▶ [Task goal]:
All lines of the records below that contain the word "middle" must be listed.

[[ Input data, beginning ]]

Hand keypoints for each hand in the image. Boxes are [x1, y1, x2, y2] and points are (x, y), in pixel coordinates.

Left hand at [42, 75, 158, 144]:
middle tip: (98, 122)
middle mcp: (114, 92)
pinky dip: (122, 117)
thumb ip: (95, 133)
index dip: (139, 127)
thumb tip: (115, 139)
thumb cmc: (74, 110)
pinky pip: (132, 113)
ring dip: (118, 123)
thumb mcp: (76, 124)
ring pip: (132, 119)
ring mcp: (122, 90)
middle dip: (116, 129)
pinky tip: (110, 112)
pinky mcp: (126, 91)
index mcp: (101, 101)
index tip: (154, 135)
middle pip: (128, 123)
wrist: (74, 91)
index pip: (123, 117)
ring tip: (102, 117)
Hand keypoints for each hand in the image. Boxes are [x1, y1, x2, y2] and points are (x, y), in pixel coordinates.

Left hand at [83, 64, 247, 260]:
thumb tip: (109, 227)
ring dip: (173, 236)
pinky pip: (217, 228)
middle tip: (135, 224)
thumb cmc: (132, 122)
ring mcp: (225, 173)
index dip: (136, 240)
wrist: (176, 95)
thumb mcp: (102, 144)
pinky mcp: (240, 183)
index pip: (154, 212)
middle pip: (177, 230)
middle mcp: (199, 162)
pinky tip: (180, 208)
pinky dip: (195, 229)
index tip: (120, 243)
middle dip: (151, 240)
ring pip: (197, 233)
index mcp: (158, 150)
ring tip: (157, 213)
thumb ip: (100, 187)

[[ Input data, end ]]
[[ Input data, beginning ]]

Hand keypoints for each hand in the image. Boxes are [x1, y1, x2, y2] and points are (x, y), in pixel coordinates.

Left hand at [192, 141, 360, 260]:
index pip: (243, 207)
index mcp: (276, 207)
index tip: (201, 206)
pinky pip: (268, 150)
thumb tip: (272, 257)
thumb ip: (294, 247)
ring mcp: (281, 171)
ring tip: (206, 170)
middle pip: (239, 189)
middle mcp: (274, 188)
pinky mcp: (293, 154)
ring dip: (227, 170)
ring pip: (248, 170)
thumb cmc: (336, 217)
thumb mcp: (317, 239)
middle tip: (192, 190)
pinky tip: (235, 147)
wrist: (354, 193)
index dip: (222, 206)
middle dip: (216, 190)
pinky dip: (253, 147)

[[ Input data, end ]]

▶ [Output]:
middle tip: (98, 122)
middle mcp: (114, 92)
middle dip: (116, 129)
middle pip: (128, 123)
middle tip: (135, 224)
middle pip: (177, 230)
middle mcp: (199, 162)
middle dip: (151, 240)
middle pip: (239, 189)
middle mcp: (274, 188)
middle tip: (192, 190)
middle dip: (216, 190)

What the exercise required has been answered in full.